Dressed in a stunning, full-length, camel overcoat and carrying an elegant black walking-stick, she climbed into a black cab that was to take her to see a concerned Sebastian Coe.
Noticing the anguish in my face, she said: “Don’t worry, Steve.”
What style. What class. Still thinking about other people to the end.
'24 years in the job... and they'd said I'd not last a week'
By Vikki Orvice
IT was back in 1995 that The Sun’s then Sports Editor, Paul Ridley, offered me a job as the first female football staff writer on a tabloid.
I had been shifting at another national paper but, unlike The Sun, it was not ready for a full-time woman football reporter.
I had dreamed of covering football since I first wanted to be a journalist. My dad was a Sheffield United fan and had taken me to matches since I was three.
I loved Holland’s Johan Cruyff and Sheffield United player Tony Currie, a maverick who blew kisses to the crowd.
Female role models back then were non-existent – Julie Welch a lone figure blazing a trail on the broadsheets – so I took the news route through local papers. I was good but I loved covering matches.
Paul told me The Sun had the best sports team but the one thing they did not have was a woman.
Looking back, he was pretty brave, I was joining THE football paper – from just doing match reports.
I discovered some of my colleagues predicted I would not last a week. There was a lot of pressure to make it work because the appointment was so unusual.
I remember Paul yelling down the phone after yet another request to interview me on radio or TV: “It’s not a freak show, she’s here on merit.”
That first week I reported from Cardiff and Millwall.
Surviving matches there meant you could survive anything.
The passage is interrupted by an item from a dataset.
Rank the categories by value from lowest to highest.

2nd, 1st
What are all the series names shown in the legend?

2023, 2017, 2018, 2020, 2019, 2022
Some managers were inappropriate in post-match interviews but my colleagues – once I had convinced them I knew my stuff and was there for the long-haul – slowly began to support me.
The players were fine. In fact, they would often open up to me.
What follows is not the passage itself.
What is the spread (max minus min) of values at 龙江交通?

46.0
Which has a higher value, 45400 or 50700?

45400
I started covering athletics in 2000 and later tennis. I’ve been to every Olympics since Sydney, World Cup finals and Wimbledon. I’ve watched every one of Usain Bolt’s record-breaking races.
But then covering a midweek match in December in Stoke and crossing some waste ground at midnight to get to my iced-up car is an excellent reality check.
Building contacts takes years of attending those matches or race meetings and waiting to talk to players and athletes.
I had cancer and Mo Farah and Greg Rutherford filmed a get well message for me. That’s pretty special.
The Sun has had so much stick over the years about Page 3 but no one remembers they were actively seeking female sports reporters 24 years ago.
Not a bad innings for someone who was not supposed to last a week.